*Problem requirements*
Lay out every nonblank line from the line with "Reading right to" through the end of the rows as a Markdown table. Use two columns: "No." for a running row number and "Line" for the line itself.

*Material to process*
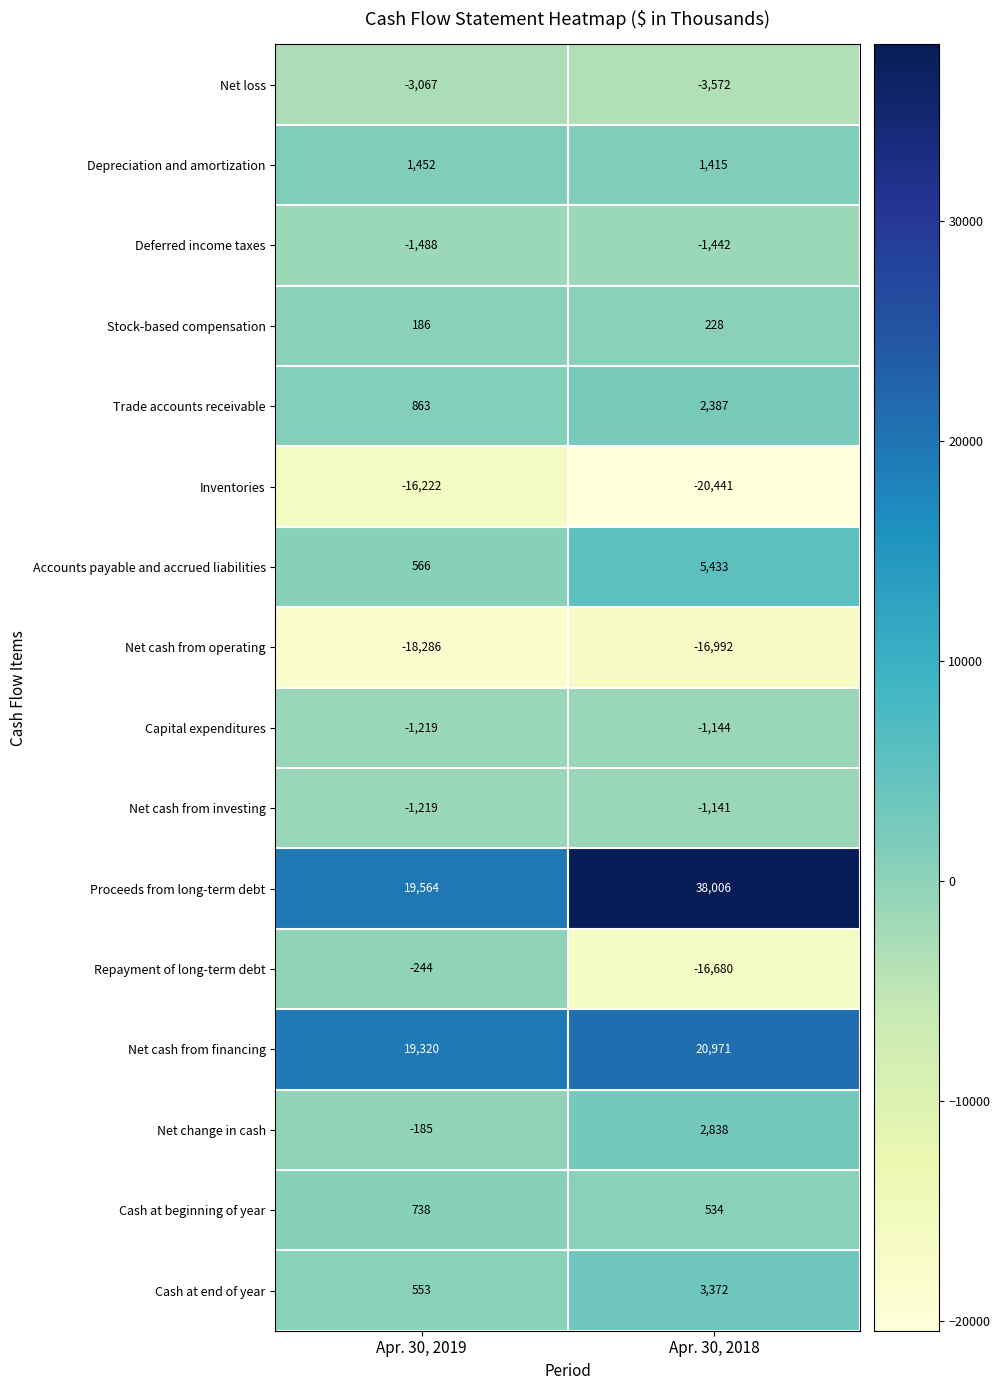

The Net cash from investing series shows -1219 at Apr. 30, 2019. True or false?

True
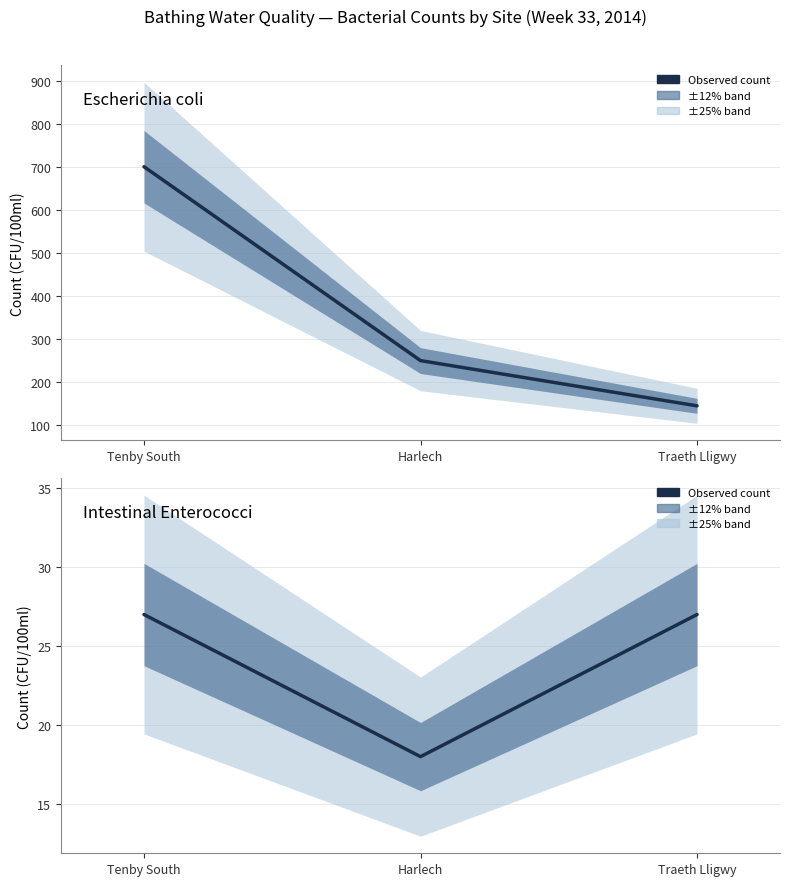

Reading right to left, extract all data points from this chart.

Escherichia coli: 145	250	700
Intestinal Enterococci: 27	18	27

*The answer*
| No. | Line |
|---|---|
| 1 | Reading right to left, extract all data points from this chart. |
| 2 | Escherichia coli: 145	250	700 |
| 3 | Intestinal Enterococci: 27	18	27 |